Creating One or More Custom Barrier Components (S1300)

At S1300, the method optionally includes creating one or more custom barrier components. Each barrier component may include as many regions as desired, with each of the regions having a desired shape, placement, volume, footprint, and points of interaction with other regions. The method may include creating a plurality of distinct barrier components for creating a complex multi-laminate, as will be discussed in greater detail in relation to FIG. 15. In one example embodiment, creating the barrier component includes 3D printing. Additionally or alternatively, the barrier component may be manufactured by any other suitable method, such as machining, injection molding, and/or extrusion. The method may optionally further include creating a custom plate and/or barrier cap.

With reference to FIG. 14A, a custom barrier component 1400 according to at least one example embodiment is provided. The barrier component 1400 extends between a top surface 1402 and a bottom surface 1404. The barrier component 1400 at least partially defines one or more regions 1406.

Axially Aligning Components of a Barrier Apparatus (S1304)

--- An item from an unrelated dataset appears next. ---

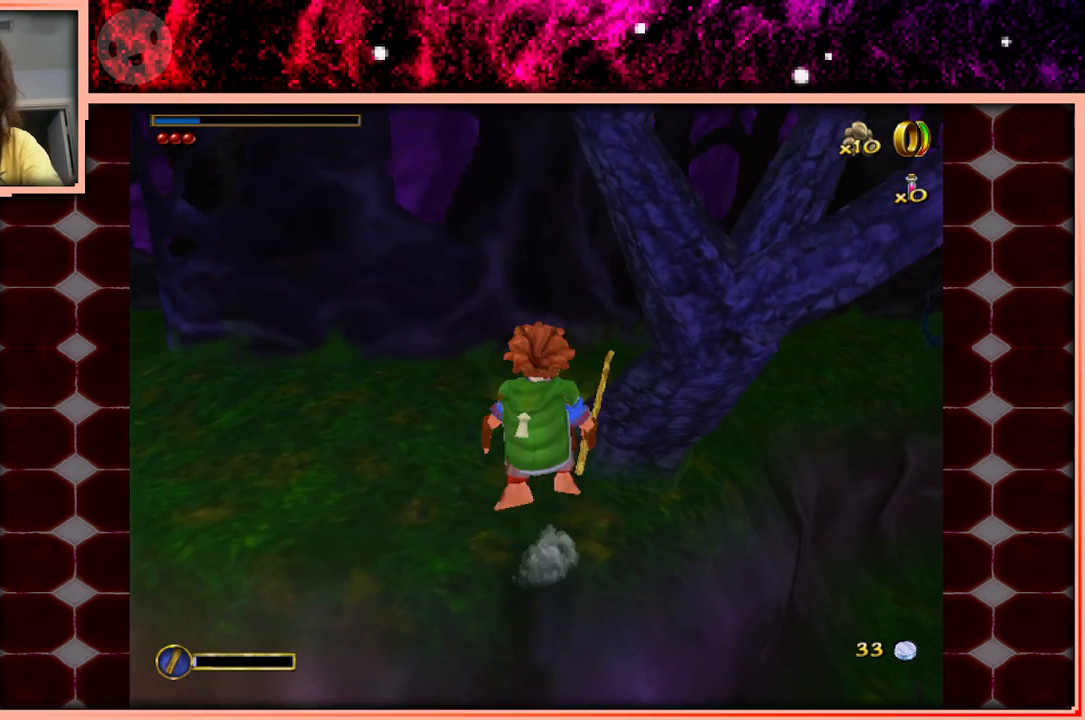
{"keys": ["w"], "events": [[33, "space", "up"], [83, "space", "down"], [133, "space", "up"], [217, "space", "down"], [267, "space", "up"]]}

At S1304 (FIG. 13), the method includes axially aligning components of a barrier apparatus. Referring to FIG. 14B, a barrier apparatus 1410 includes a press 1412. A plate 1414 is place in the barrier apparatus 1410. In at least one example embodiment, a pliable matrix or scaffold 1416 (e.g., an acellular dermal matrix, tissue matrix, etc.) may be placed on the plate 1414. The barrier component 1400 is aligned with the press 1412 along a press axis 1418. In at least one example embodiment, a barrier cap 1420 is between the barrier component 1400 and the press 1412 to facilitate axial alignment of the barrier component 1400 and the press 1412. A first recess 1422 of the barrier cap 1420 may receive a portion of the barrier component 1400 and a second recess 1424 of the barrier cap 1420 may receive a portion of the press 1412.

Creating One or More Live-Cell-Impermeable Regions (S1308)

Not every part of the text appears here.